Synopsis Fiona (Julie Christie) and Grant (Gordon Pinsent) are an Ontario couple who have been married for over 40 years. Now, in the twilight of their years, they are forced to face the fact that Fiona's "forgetfulness" actually is Alzheimer's Disease. They agree she must go into a nursing home and for the first time in the five decades their relationship has spanned, they are forced to be apart.

"I think I'm beginning to disappear..."

Who are we if we forget ourselves? Who do we love if we forget who we love? Memory binds who we are, and Away From Her is a love story about dementia's erosion of a marriage, a past, a life. Based on "The Bear Came Over The Mountain" by Alice Munro, Canadian writer/director Sarah Polley (also an actor probably best known to readers of this site as Ann in My Life Without Me, 2003) expertly demonstrates the joyful but also sometimes cruel reality of living and its very personal transformation in the alembic of forgetfulness.

The film speaks entirely from the point of view of an elderly couple, lovers in every sense of the word. Fiona is slowly forgetting her recent past, increasingly plagued by darker memories of the long past which are bubbling into the present. Her husband Grant eventually moves her into a rest home as a temporary measure. Somewhat foolishly, perhaps, the home forbids visitors for the first 30 days. Sure enough, by the time Grant visits, Fiona has a strong empathy with another patient, Aubrey, and appears not to remember Grant at all. Dealing quietly with this pain, Grant is left with the company of a reflective nurse (Kristen Thomson) and Aubrey's bemused, brisk wife (Olympia Dukakis). Amid memories of his past, shot in 8mm flashbacks, he ponders how best he can he love her. By holding on? Or perhaps by letting go?

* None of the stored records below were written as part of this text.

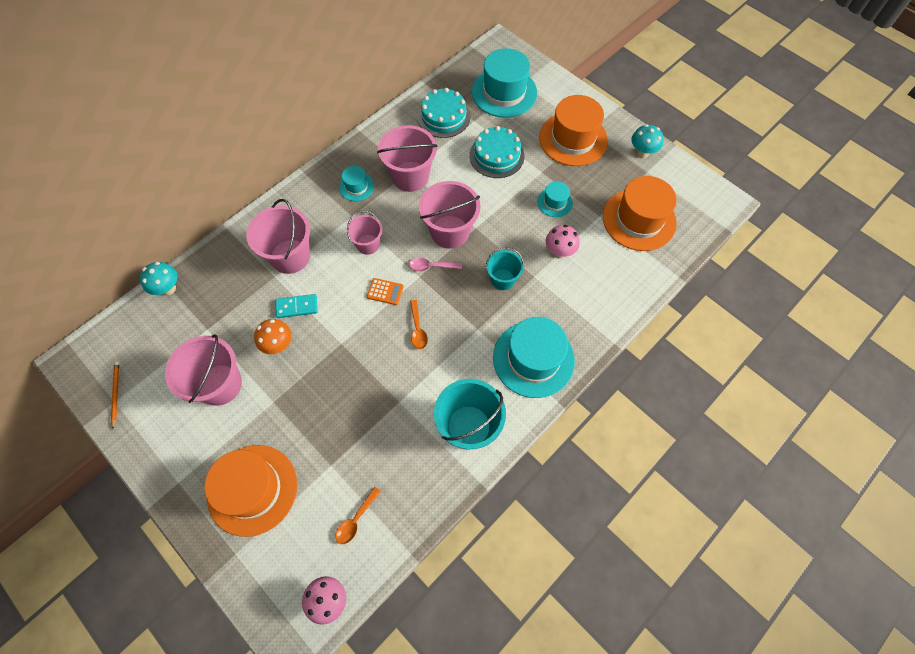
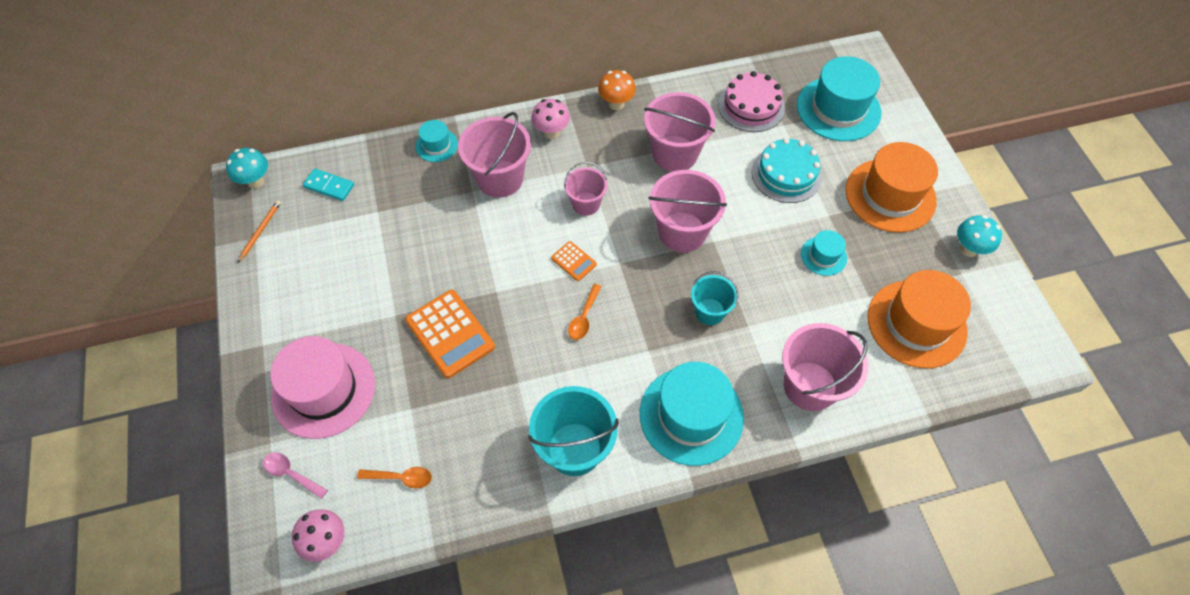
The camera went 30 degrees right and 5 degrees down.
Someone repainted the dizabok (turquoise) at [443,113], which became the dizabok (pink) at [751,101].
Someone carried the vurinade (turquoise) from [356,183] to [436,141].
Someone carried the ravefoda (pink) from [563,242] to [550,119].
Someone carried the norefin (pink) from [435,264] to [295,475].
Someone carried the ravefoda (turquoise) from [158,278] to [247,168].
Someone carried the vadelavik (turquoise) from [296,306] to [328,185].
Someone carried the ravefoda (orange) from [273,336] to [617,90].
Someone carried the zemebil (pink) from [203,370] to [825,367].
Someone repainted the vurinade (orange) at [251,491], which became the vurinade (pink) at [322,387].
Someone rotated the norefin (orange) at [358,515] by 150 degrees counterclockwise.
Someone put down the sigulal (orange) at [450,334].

For long-time fans of Julie Christie, her wonderful performance is like seeing a much-loved elder, known since days of youth and beautiful vitality, slip away. Her gravity holds in orbit the other characters, all played by actors who deliver with solid performances of their own. The camera lingers on their faces and both Christie and Pinsent have an impressive ability to breathe meaning into a glance or a sigh. Olympia Dukakis gives a wonderfully brusque, yet vulnerable, counterpart to their performances. Perhaps taking some cues from producer Atom Egoyan's own non-linear isolation themes, or further afield, from Ingmar Bergman, the Swedish master of existential angst, Polley has imagined love and fidelity with devastating impact.